━━ MATERIALS PROVIDED ━━

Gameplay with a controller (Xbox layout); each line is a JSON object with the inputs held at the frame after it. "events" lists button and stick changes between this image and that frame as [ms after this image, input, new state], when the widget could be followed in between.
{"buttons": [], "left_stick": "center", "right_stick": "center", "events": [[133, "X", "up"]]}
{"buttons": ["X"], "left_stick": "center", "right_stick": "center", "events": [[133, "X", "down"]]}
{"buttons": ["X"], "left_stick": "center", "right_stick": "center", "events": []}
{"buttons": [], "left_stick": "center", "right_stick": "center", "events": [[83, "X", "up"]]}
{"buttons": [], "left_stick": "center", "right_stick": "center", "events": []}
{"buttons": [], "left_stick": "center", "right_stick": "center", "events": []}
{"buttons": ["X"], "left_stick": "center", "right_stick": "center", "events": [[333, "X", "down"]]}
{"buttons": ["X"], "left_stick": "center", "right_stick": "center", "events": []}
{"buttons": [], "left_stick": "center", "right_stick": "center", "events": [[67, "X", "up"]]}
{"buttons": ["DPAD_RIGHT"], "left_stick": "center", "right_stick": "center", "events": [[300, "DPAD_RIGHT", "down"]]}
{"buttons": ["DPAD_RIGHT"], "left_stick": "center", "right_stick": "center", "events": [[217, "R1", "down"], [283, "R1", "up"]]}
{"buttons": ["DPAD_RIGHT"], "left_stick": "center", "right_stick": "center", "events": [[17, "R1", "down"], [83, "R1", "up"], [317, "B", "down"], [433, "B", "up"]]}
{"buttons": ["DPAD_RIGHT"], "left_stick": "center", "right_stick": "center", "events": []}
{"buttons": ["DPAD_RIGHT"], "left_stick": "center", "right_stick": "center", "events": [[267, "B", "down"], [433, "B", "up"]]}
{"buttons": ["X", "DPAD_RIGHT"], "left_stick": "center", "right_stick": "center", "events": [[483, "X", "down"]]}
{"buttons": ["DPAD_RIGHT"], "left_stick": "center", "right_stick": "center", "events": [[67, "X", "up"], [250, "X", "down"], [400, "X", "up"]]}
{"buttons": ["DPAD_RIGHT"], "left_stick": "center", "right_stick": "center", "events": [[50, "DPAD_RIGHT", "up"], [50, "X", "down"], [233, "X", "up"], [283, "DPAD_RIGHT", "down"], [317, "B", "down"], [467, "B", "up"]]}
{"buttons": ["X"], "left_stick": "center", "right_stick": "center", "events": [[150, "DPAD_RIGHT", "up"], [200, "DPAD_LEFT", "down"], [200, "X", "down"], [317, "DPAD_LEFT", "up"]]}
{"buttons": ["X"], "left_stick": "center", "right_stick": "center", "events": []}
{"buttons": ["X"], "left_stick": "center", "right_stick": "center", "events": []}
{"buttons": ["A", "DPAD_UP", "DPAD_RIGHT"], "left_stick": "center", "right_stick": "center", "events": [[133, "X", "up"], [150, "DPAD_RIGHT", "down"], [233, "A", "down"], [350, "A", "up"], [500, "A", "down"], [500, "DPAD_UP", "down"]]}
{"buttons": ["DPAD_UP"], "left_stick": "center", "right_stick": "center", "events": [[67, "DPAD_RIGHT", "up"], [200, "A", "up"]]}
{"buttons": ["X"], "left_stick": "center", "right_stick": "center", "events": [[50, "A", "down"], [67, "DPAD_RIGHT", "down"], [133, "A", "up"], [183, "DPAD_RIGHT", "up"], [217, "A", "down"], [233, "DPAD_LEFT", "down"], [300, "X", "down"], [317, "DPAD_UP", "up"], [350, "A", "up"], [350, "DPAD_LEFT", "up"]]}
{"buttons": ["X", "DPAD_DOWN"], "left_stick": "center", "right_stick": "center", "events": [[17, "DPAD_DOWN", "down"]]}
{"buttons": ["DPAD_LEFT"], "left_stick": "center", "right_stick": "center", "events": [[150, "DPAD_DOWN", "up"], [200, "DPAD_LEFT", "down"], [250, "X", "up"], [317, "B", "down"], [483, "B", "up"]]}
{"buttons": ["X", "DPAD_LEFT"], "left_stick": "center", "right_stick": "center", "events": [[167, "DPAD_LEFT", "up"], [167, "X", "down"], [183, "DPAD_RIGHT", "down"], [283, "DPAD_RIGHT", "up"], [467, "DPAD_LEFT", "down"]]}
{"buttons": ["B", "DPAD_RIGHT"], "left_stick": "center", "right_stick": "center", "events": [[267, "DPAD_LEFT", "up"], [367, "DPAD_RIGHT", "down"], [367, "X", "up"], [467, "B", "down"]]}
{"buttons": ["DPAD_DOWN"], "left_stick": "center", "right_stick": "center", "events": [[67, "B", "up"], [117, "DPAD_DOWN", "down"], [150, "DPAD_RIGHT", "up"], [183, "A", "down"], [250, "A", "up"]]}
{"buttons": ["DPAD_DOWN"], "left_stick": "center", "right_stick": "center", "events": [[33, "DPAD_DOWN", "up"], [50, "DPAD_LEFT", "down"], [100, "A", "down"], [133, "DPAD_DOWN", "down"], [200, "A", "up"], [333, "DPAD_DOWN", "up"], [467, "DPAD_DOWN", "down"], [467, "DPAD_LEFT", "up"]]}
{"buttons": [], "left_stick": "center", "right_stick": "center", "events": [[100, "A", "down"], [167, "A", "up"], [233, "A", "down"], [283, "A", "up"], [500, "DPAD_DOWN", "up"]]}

━━━

▶ TASK INSTRUCTIONS
Reproduce the records above exactly, character for character.

▶ FINISHED TASK
Gameplay with a controller (Xbox layout); each line is a JSON object with the inputs held at the frame after it. "events" lists button and stick changes between this image and that frame as [ms after this image, input, new state], when the widget could be followed in between.
{"buttons": [], "left_stick": "center", "right_stick": "center", "events": [[133, "X", "up"]]}
{"buttons": ["X"], "left_stick": "center", "right_stick": "center", "events": [[133, "X", "down"]]}
{"buttons": ["X"], "left_stick": "center", "right_stick": "center", "events": []}
{"buttons": [], "left_stick": "center", "right_stick": "center", "events": [[83, "X", "up"]]}
{"buttons": [], "left_stick": "center", "right_stick": "center", "events": []}
{"buttons": [], "left_stick": "center", "right_stick": "center", "events": []}
{"buttons": ["X"], "left_stick": "center", "right_stick": "center", "events": [[333, "X", "down"]]}
{"buttons": ["X"], "left_stick": "center", "right_stick": "center", "events": []}
{"buttons": [], "left_stick": "center", "right_stick": "center", "events": [[67, "X", "up"]]}
{"buttons": ["DPAD_RIGHT"], "left_stick": "center", "right_stick": "center", "events": [[300, "DPAD_RIGHT", "down"]]}
{"buttons": ["DPAD_RIGHT"], "left_stick": "center", "right_stick": "center", "events": [[217, "R1", "down"], [283, "R1", "up"]]}
{"buttons": ["DPAD_RIGHT"], "left_stick": "center", "right_stick": "center", "events": [[17, "R1", "down"], [83, "R1", "up"], [317, "B", "down"], [433, "B", "up"]]}
{"buttons": ["DPAD_RIGHT"], "left_stick": "center", "right_stick": "center", "events": []}
{"buttons": ["DPAD_RIGHT"], "left_stick": "center", "right_stick": "center", "events": [[267, "B", "down"], [433, "B", "up"]]}
{"buttons": ["X", "DPAD_RIGHT"], "left_stick": "center", "right_stick": "center", "events": [[483, "X", "down"]]}
{"buttons": ["DPAD_RIGHT"], "left_stick": "center", "right_stick": "center", "events": [[67, "X", "up"], [250, "X", "down"], [400, "X", "up"]]}
{"buttons": ["DPAD_RIGHT"], "left_stick": "center", "right_stick": "center", "events": [[50, "DPAD_RIGHT", "up"], [50, "X", "down"], [233, "X", "up"], [283, "DPAD_RIGHT", "down"], [317, "B", "down"], [467, "B", "up"]]}
{"buttons": ["X"], "left_stick": "center", "right_stick": "center", "events": [[150, "DPAD_RIGHT", "up"], [200, "DPAD_LEFT", "down"], [200, "X", "down"], [317, "DPAD_LEFT", "up"]]}
{"buttons": ["X"], "left_stick": "center", "right_stick": "center", "events": []}
{"buttons": ["X"], "left_stick": "center", "right_stick": "center", "events": []}
{"buttons": ["A", "DPAD_UP", "DPAD_RIGHT"], "left_stick": "center", "right_stick": "center", "events": [[133, "X", "up"], [150, "DPAD_RIGHT", "down"], [233, "A", "down"], [350, "A", "up"], [500, "A", "down"], [500, "DPAD_UP", "down"]]}
{"buttons": ["DPAD_UP"], "left_stick": "center", "right_stick": "center", "events": [[67, "DPAD_RIGHT", "up"], [200, "A", "up"]]}
{"buttons": ["X"], "left_stick": "center", "right_stick": "center", "events": [[50, "A", "down"], [67, "DPAD_RIGHT", "down"], [133, "A", "up"], [183, "DPAD_RIGHT", "up"], [217, "A", "down"], [233, "DPAD_LEFT", "down"], [300, "X", "down"], [317, "DPAD_UP", "up"], [350, "A", "up"], [350, "DPAD_LEFT", "up"]]}
{"buttons": ["X", "DPAD_DOWN"], "left_stick": "center", "right_stick": "center", "events": [[17, "DPAD_DOWN", "down"]]}
{"buttons": ["DPAD_LEFT"], "left_stick": "center", "right_stick": "center", "events": [[150, "DPAD_DOWN", "up"], [200, "DPAD_LEFT", "down"], [250, "X", "up"], [317, "B", "down"], [483, "B", "up"]]}
{"buttons": ["X", "DPAD_LEFT"], "left_stick": "center", "right_stick": "center", "events": [[167, "DPAD_LEFT", "up"], [167, "X", "down"], [183, "DPAD_RIGHT", "down"], [283, "DPAD_RIGHT", "up"], [467, "DPAD_LEFT", "down"]]}
{"buttons": ["B", "DPAD_RIGHT"], "left_stick": "center", "right_stick": "center", "events": [[267, "DPAD_LEFT", "up"], [367, "DPAD_RIGHT", "down"], [367, "X", "up"], [467, "B", "down"]]}
{"buttons": ["DPAD_DOWN"], "left_stick": "center", "right_stick": "center", "events": [[67, "B", "up"], [117, "DPAD_DOWN", "down"], [150, "DPAD_RIGHT", "up"], [183, "A", "down"], [250, "A", "up"]]}
{"buttons": ["DPAD_DOWN"], "left_stick": "center", "right_stick": "center", "events": [[33, "DPAD_DOWN", "up"], [50, "DPAD_LEFT", "down"], [100, "A", "down"], [133, "DPAD_DOWN", "down"], [200, "A", "up"], [333, "DPAD_DOWN", "up"], [467, "DPAD_DOWN", "down"], [467, "DPAD_LEFT", "up"]]}
{"buttons": [], "left_stick": "center", "right_stick": "center", "events": [[100, "A", "down"], [167, "A", "up"], [233, "A", "down"], [283, "A", "up"], [500, "DPAD_DOWN", "up"]]}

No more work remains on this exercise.